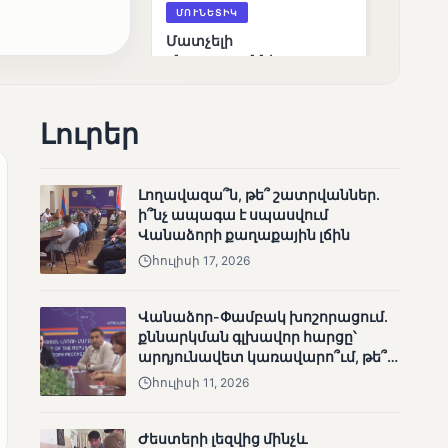
ՄՈՒՆԵՏԻԿ
Մատչելի
ընտրություններ.
ձեռքբերումներ և
բացթողումներ
Լուրեր
Լողավազա՞ն, թե՞ շատրվաններ.
ի՞նչ ապագա է սպասվում
Վանաձորի քաղաքային լճին
հուլիսի 17, 2026
ՄՈՒՆԵՏԻԿ
Ամփոփվել են 2005
Վանաձոր-Փամբակ խոշորացում.
տեղամասերի
քննարկման գլխավոր հարցը՝
արդյունքները
արդյունավետ կառավարո՞ւմ, թե՞
քաղաքական նպատակ
հուլիսի 11, 2026
Ժեստերի լեզվից մինչև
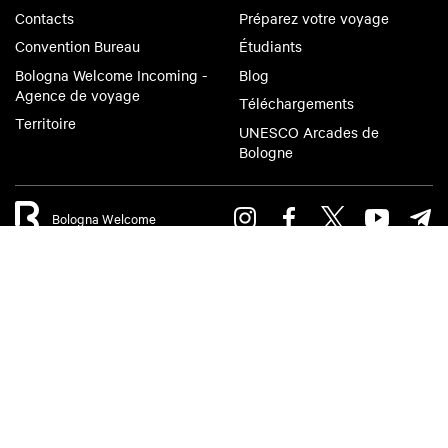
Contacts
Préparez votre voyage
Convention Bureau
Étudiants
Bologna Welcome Incoming -
Blog
Agence de voyage
Téléchargements
Territoire
UNESCO Arcades de
Bologne
Bologna Welcome
Politique Privacy
Politique Cookies
Accessibility
Terms of use
Terms of purchase
©2026 All rights reserved. Fondazione Bologna Welcome | Piazza del
Nettuno, 1, 40124 - Bologna | Registre du Commerce IT 04159281205
| REA: BO - 573761 | Téléphone
+39 051 6583111
|
Email:
info@bolognawelcome.it
| Courriel certifié
(PEC):
fondazionebolognawelcome@legalmail.it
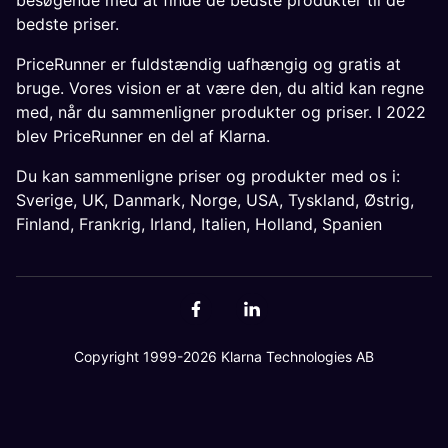
besøgende med at finde de bedste produkter til de
bedste priser.
PriceRunner er fuldstændig uafhængig og gratis at
bruge. Vores vision er at være den, du altid kan regne
med, når du sammenligner produkter og priser. I 2022
blev PriceRunner en del af Klarna.
Du kan sammenligne priser og produkter med os i:
Sverige
,
UK
,
Danmark
,
Norge
,
USA
,
Tyskland
,
Østrig
,
Finland
,
Frankrig
,
Irland
,
Italien
,
Holland
,
Spanien
Copyright 1999-2026 Klarna Technologies AB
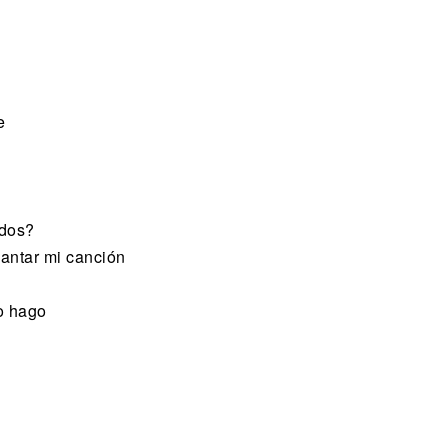
e
ados?
cantar mi canción
o hago
i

■ ■ ■ ■ ■ ■ ■

▶ **Work to be completed**: An exact copy of the lines from the one with "Bologna Welcome Incoming" through the end of the entries above, both included, is the whole answer. It contains no pictures.

▶ **Reply to the exercise**:
Bologna Welcome Incoming -
Blog
Agence de voyage
Téléchargements
Territoire
UNESCO Arcades de
Bologne
Bologna Welcome
Politique Privacy
Politique Cookies
Accessibility
Terms of use
Terms of purchase
©2026 All rights reserved. Fondazione Bologna Welcome | Piazza del
Nettuno, 1, 40124 - Bologna | Registre du Commerce IT 04159281205
| REA: BO - 573761 | Téléphone
+39 051 6583111
|
Email:
info@bolognawelcome.it
| Courriel certifié
(PEC):
fondazionebolognawelcome@legalmail.it
besøgende med at finde de bedste produkter til de
bedste priser.
PriceRunner er fuldstændig uafhængig og gratis at
bruge. Vores vision er at være den, du altid kan regne
med, når du sammenligner produkter og priser. I 2022
blev PriceRunner en del af Klarna.
Du kan sammenligne priser og produkter med os i:
Sverige
,
UK
,
Danmark
,
Norge
,
USA
,
Tyskland
,
Østrig
,
Finland
,
Frankrig
,
Irland
,
Italien
,
Holland
,
Spanien
Copyright 1999-2026 Klarna Technologies AB
e
ados?
cantar mi canción
o hago
i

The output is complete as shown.